NIH grants enable energy studies

Nov. 19, 2007 -- Robert G. Kranz, Ph.D., professor of biology in Arts & Sciences at Washington University in St. Louis, has been awarded two grants from the National Institutes of Health (NIH) to study pathways in bioenergy conversion. The first, for $1,203,250, is a long-term NIH R01 renewal that began Aug. 1, titled "Cytochrome c Biogenesis." The renewal award means that NIH has funded Kranz continuously for 22 years.

The U.S. Department of Agriculture, U.S. Department of Energy, National Science Foundation and Monsanto Co. also have supported the Kranz group during the past 20 years.

David Kilper/WUSTL Photo

(Left to right) Cindy Richard-Fogal, Ph.D., research scientist in biology in Arts & Sciences, Elaine Frawley, graduate research assistant, and Robert Kranz, Ph.D., professor of biology in Arts & Sciences, examine an E. coli culture. Kranz has been funded 22 years continuously by NIH and is exploring bioelectricty generation and energy pathways, among other things.

Download

Cytochrome c is a protein with the heme cofactor covalently attached to it. Cytochrome c is crucial for energy production in many bacteria and higher organisms, including humans, and it is one of the most rigorously researched cellular components over the past 60 years. It is essential for the production of ATP (adenosine triphosphate), the compound that energizes all organisms.

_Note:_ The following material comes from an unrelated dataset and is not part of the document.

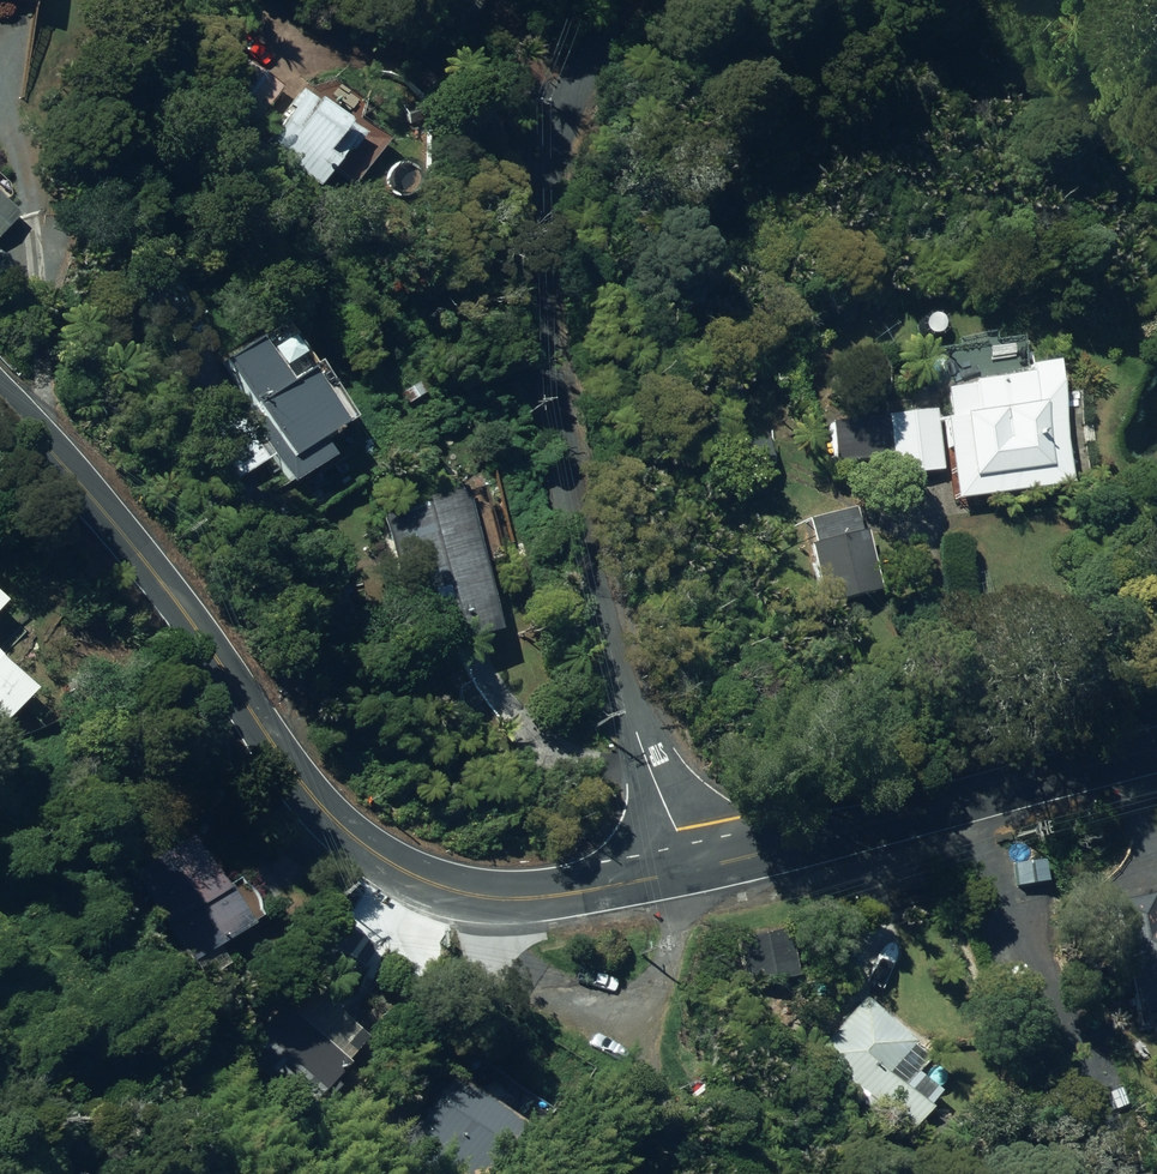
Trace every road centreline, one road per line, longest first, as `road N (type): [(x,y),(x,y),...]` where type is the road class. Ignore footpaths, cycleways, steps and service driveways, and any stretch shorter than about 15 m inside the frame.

The road the cell takes to make cytochrome c is called the biogenesis pathway. There are three different pathways that organisms use to assemble a c-type cytochrome, and in a 1998 review Kranz and colleagues termed these "systems I, II and III."

Kranz discovered the most complex one, called system I, and began publishing the results in 1989, describing many of the genes required for the system I pathway.

Current members of the Kranz group include Cindy Richard-Fogal, Ph.D., research scientist in biology in Arts & Sciences, and graduate research assistant Elaine Frawley, who have engineered two of the three biogenesis pathways in E. coli.

Now they will engineer the third, which is naturally present in humans. Additionally the function and mechanisms behind each protein in the pathways will be studied.

The second NIH grant, an R21 award of $190,000, is to further develop a screen to find inhibitors of the pathways. Because bacteria have either system I or II but humans do not, inhibitors could be potential antimicrobial agents against certain infectious diseases.

Once the screens are developed, the Kranz group will collaborate with Lucile White, Ph.D., and Krister Wennerberg, Ph.D., at the Southern Research Institute in Birmingham, Ala., which is a center for NIH's Roadmap for Medical Research Initiative on high throughput screening.

Importantly, the grant award provides access to the NIH Molecular Libraries Screening Center Network (MLSCN) and to experts like White and Wennerberg. The NIH "library" of chemicals is composed of 100,000 different small molecules.

Kranz always has taught undergraduates at Washington University. He taught microbiology to juniors and seniors for 14 years and freshman biology for four years.

Kranz currently is teaching a four-credit laboratory course in DNA manipulations that meets for eight hours on Friday and Saturday and one hour on Wednesday.

Toward a bacterial fuel cell

Two of the projects for the junior-senior-level class are related to bioenergy conversion, whereby the students are cloning and knocking out genes for many cytochromes.

These cytochromes are potentially involved in bioelectricity generation. This work also is linked to the biogenesis pathways and began as collaboration between the Kranz group and Lars Angenent, Ph.D., Washington University assistant professor of energy, environmental and chemical engineering.

Miriam Rosenbaum, Ph.D., a visiting research associate in the Angenent lab; Rachel Lee, a biomedical engineering undergraduate and Frawley from the Kranz group, are piloting these studies in their spare time.

The long-term goal is to engineer "electrical nanowires" into E. coli to make an efficient E. coli biofuel cell.

"We are the experts in genetic engineering of such nanowire proteins and they (the Angenent lab) are the microbial fuel cell experts, a perfect fit that has been a fun collaboration," Kranz said.

"Once we have the preliminary data, our plan is to write up a joint grant on extending these efforts. The grant preparation and proposal also is intended to provide valuable experience for team members who are on track to become teachers and researchers," Kranz said.

Kranz has five undergraduate students working in his research lab and takes pride in training them.

He said that by the time they graduate, the undergraduate students are as good as most advanced graduate students at designing, implementing and analyzing experiments.